Passage for review –
[Start of Attachment]

Science in Society Archive

I-SIS Special Miniseries - Life of Gaia

This miniseries is dedicated to our planet earth, so we may better appreciate how she lives and sustains all creatures large and small, that we may learn to dance to the complex rhythms of her life music without stopping her in her tracks.

Space scientist and inventor Jim Lovelock first proposed in the 1970s that the entire earth is a self-organizing, self-regulating entity, rather like an organism. He named the earth Gaia, after the Greek earth goddess.

The idea that Gaia is alive and has a life of her own immediately caught fire. It inspired many earth scientists to look for the dynamic processes that organize and regulate the currents of the earth, to make a congenial home for all her inhabitants. These scientists are richly rewarded.

Records from ice and deep sea cores show detailed globally correlated changes going back at least 800 000 years, leaving us in no doubt that the earth behaves from moment to moment as one coherent whole, just like an organism.

Not only can we can read Gaia’s life-history from her deep memory stores, we can also tune in to her life-force pulsing as she is living today.

[End of Attachment]

Supplied entries –

[Start of Attachment]

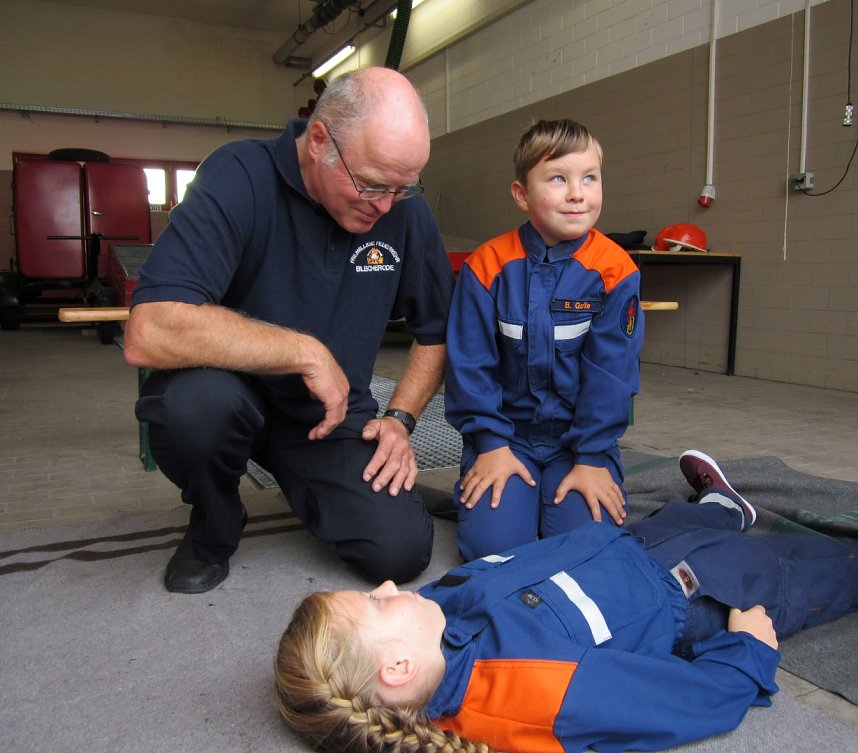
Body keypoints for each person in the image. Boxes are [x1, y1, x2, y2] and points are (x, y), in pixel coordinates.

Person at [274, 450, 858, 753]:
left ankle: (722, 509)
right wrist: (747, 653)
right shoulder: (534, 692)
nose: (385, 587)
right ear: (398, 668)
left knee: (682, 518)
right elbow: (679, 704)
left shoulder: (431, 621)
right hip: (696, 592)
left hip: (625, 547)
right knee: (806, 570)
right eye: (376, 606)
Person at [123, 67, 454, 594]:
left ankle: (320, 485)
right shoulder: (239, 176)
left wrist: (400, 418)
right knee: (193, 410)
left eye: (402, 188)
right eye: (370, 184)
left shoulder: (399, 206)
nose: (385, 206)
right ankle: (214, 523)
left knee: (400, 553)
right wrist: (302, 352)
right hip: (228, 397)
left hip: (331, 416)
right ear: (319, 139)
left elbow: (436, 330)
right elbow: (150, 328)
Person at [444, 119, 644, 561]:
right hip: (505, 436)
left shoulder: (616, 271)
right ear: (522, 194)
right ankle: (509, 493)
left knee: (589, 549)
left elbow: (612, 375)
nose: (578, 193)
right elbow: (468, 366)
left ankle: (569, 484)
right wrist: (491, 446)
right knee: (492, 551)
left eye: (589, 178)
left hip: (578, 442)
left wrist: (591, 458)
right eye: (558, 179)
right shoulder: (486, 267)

[End of Attachment]
[Start of Attachment]

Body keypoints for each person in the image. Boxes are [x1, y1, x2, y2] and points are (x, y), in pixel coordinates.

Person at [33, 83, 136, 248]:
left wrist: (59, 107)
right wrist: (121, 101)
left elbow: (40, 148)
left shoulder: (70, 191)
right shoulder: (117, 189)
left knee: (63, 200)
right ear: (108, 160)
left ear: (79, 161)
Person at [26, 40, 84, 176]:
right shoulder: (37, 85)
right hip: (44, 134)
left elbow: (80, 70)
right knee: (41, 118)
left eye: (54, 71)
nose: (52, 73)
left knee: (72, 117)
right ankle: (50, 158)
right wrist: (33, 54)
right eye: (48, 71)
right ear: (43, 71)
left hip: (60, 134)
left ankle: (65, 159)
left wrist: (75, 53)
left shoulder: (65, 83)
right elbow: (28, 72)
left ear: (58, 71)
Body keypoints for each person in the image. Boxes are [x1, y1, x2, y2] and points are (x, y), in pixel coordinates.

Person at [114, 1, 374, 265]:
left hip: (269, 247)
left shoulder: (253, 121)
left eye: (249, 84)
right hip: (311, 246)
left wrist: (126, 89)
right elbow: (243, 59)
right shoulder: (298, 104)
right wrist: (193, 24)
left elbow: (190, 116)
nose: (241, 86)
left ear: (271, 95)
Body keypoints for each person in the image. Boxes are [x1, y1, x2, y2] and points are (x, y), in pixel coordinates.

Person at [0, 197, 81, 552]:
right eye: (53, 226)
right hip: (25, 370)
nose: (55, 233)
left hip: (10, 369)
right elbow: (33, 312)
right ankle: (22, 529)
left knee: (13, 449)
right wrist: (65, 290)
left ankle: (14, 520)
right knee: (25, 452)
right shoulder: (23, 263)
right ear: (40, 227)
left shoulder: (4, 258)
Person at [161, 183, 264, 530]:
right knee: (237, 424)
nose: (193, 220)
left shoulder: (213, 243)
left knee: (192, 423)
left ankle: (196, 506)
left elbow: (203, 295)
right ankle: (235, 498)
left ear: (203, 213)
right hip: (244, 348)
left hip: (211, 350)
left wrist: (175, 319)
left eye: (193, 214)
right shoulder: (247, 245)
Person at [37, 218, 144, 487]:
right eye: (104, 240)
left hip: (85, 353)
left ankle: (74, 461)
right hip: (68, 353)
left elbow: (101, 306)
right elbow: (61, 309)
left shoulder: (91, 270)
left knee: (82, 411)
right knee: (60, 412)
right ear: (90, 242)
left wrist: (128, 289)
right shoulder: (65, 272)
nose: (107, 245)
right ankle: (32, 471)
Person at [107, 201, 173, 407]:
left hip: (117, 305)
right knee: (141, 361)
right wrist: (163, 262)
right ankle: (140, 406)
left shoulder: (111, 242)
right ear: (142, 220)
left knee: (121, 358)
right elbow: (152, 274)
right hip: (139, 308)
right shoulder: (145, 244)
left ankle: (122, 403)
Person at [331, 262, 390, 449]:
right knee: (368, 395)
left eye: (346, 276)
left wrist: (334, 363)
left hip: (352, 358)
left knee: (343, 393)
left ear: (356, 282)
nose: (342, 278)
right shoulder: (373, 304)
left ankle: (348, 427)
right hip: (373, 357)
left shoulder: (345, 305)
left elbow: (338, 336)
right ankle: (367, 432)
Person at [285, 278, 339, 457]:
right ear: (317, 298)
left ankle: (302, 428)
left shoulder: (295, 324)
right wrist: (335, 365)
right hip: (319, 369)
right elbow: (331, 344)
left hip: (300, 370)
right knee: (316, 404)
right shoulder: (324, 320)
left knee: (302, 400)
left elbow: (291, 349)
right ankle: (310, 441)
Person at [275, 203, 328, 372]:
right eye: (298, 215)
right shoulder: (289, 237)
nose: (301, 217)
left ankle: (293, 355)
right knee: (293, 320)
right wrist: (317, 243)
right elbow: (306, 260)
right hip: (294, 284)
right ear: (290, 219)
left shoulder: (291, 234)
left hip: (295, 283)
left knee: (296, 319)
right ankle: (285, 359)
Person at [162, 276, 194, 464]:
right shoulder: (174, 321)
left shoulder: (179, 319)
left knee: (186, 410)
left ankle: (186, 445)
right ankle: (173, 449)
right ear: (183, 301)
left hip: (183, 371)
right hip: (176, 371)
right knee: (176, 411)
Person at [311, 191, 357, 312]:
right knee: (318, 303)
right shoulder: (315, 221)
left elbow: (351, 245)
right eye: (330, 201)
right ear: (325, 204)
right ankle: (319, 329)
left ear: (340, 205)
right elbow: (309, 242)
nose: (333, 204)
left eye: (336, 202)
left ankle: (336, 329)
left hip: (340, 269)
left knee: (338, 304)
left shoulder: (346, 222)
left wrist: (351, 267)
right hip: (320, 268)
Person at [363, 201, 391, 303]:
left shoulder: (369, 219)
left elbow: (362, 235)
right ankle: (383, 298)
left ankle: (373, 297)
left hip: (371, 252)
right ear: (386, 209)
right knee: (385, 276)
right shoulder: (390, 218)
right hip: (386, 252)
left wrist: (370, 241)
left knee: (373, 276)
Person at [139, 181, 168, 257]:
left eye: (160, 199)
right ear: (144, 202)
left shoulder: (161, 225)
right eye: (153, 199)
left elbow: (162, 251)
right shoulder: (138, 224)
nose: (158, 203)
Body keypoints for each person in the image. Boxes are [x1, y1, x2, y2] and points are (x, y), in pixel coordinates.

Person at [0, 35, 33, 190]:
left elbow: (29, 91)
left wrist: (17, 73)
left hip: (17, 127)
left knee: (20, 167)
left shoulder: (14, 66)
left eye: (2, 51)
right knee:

[End of Attachment]
[Start of Attachment]

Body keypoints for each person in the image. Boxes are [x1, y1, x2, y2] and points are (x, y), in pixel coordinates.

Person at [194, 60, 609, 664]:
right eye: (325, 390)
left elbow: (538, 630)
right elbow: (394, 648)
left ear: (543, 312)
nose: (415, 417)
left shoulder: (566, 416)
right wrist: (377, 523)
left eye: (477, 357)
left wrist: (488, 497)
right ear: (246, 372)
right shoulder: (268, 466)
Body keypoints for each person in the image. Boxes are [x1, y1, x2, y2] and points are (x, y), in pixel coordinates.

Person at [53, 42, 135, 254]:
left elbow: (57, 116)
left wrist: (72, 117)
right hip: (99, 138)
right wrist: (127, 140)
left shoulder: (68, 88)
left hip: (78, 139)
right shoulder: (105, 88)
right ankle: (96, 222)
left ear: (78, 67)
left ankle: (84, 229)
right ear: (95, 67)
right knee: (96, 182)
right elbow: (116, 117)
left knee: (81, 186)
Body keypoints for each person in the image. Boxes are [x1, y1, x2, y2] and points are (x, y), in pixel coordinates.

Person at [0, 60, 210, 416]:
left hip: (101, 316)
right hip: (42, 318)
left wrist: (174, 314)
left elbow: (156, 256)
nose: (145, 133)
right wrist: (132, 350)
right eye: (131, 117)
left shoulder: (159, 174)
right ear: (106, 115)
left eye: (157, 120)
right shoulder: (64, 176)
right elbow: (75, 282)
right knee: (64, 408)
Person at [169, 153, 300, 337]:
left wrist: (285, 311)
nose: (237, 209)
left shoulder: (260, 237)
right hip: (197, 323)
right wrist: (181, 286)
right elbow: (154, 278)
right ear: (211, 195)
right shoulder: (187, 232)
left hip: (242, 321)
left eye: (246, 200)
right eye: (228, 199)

[End of Attachment]

What the task asks –
Reproduce the full introduction to the Life of Gaia miniseries word for word, from its first line to its last.

Answer for the task –
Science in Society Archive

I-SIS Special Miniseries - Life of Gaia

This miniseries is dedicated to our planet earth, so we may better appreciate how she lives and sustains all creatures large and small, that we may learn to dance to the complex rhythms of her life music without stopping her in her tracks.

Space scientist and inventor Jim Lovelock first proposed in the 1970s that the entire earth is a self-organizing, self-regulating entity, rather like an organism. He named the earth Gaia, after the Greek earth goddess.

The idea that Gaia is alive and has a life of her own immediately caught fire. It inspired many earth scientists to look for the dynamic processes that organize and regulate the currents of the earth, to make a congenial home for all her inhabitants. These scientists are richly rewarded.

Records from ice and deep sea cores show detailed globally correlated changes going back at least 800 000 years, leaving us in no doubt that the earth behaves from moment to moment as one coherent whole, just like an organism.

Not only can we can read Gaia’s life-history from her deep memory stores, we can also tune in to her life-force pulsing as she is living today.